Seguro que todos alguna vez nos hemos visto en compañia de personas no del todo amigos, pero tampoco tan extrañas. Un ambiente en el que el único tema de conversación que fluye es acerca de quién se compró el qué y cuanto le costó. La última vez que me vi envuelta en semejante situación, me levanté y me fui, ya que hace algún tiempo comprendí que no podía gastar mi tiempo en las cosas que no me gustan.

Somos una generación ME. Me compré, me bajé, me descargé.
Esa ambición por ser el mejor y saborear la victoria ahora se satisface por medio de las adquisiciones, no talentos. ¿Acaso no luce el talento? Nada puede ser más sencillo que sentirse interesante, atractivo y popular tras haber comprado un nuevo movil, joyas, coche, ropa etc...
Ese egocentrismo engendrado por las redes sociales y fertilizado con personas como tú cada año - es la lepra de nuestro tiempo. Ese egocentrismo no afloja y no deja a las personas respirar a pleno pulmón hasta que demuestren su estatus, su importancia, su valía. ¿Por qué mi generación está obsesionada con demostrar a todos sus lujos de vida? Como si disfrutar de la vida no tuviera ningún sentido si los demás no pueden saber que lo haces.

Niñas que siguen a diario esas pomposas cuentas y se flagelan por no tener tal físico que consideran como el pase a una vida mejor, llena de regalos, popularidad y viajes. A la larga, el seguir esas cuentas sólo génera un profundo sentimiento de insatisfacción y una crónica inseguridad. Esas niñas - seguidoras profesionales no desarrollan ningún talento y lo máximo a lo que aspiran es a adelgazar.

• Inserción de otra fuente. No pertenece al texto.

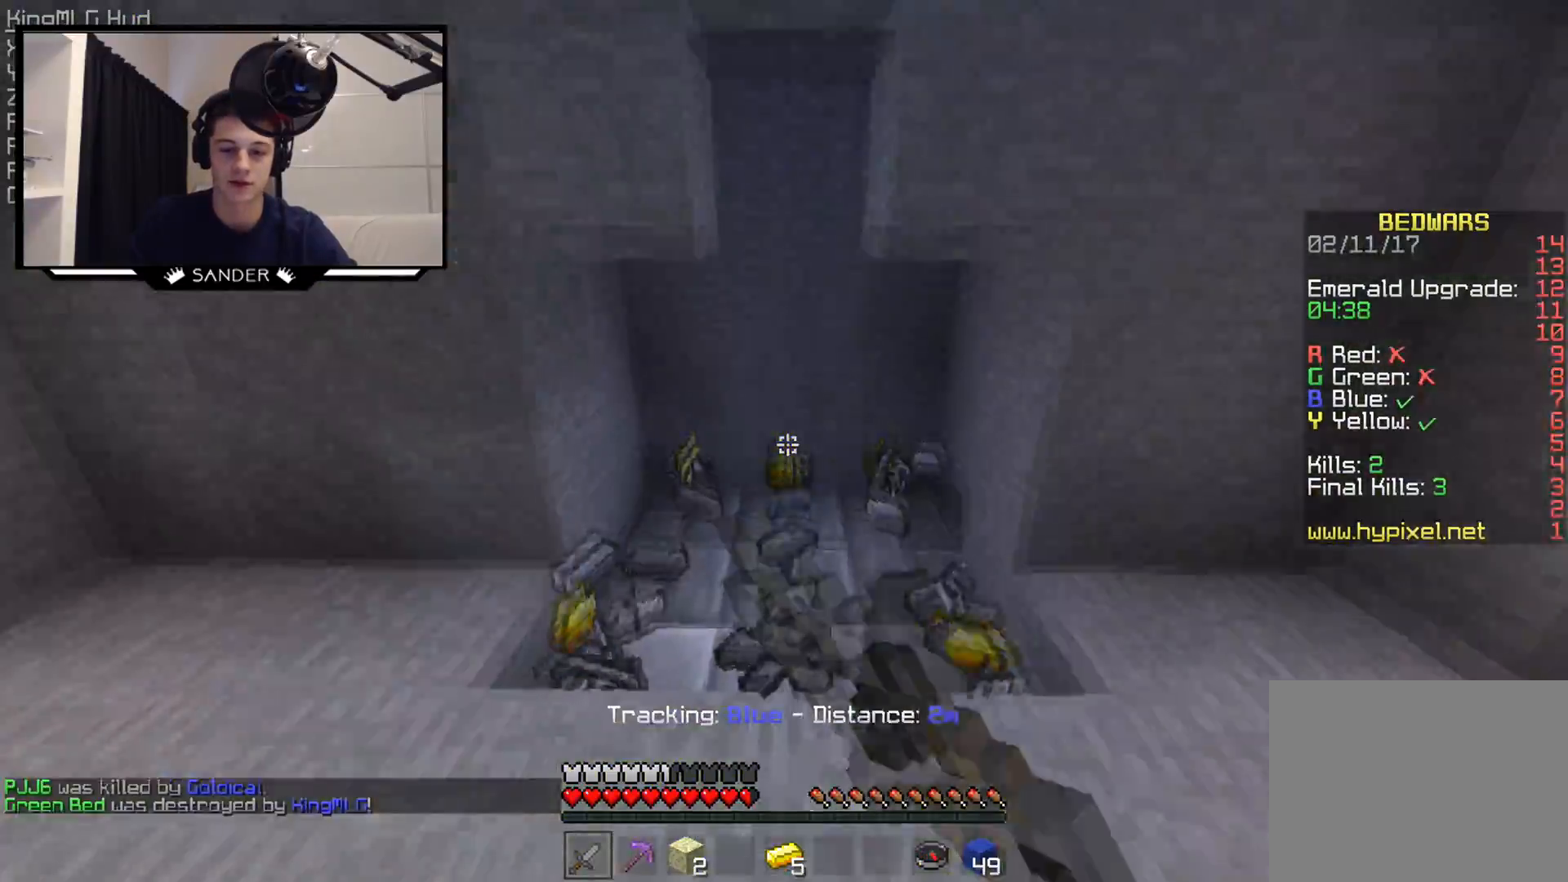
{"keys": ["w"], "mouse": [], "events": [[17, "mouse_left", "up"], [400, "mouse_left", "down"], [500, "mouse_left", "up"]]}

No creo que nada hace más bella a una persona que el talento. Es un atributo del alma que puede hallar miles de maneras de expresarse en el hombre. El talento embellece y empuja a la mente a mantenerse ocupada con ideas elevadas, en vez de consumismo que solo conduce al hombre hacia sentimientos bajos. Es trsite que tales sentimientos bajos se conviertan en rutinarios, en forma de vida para la gran mayoría.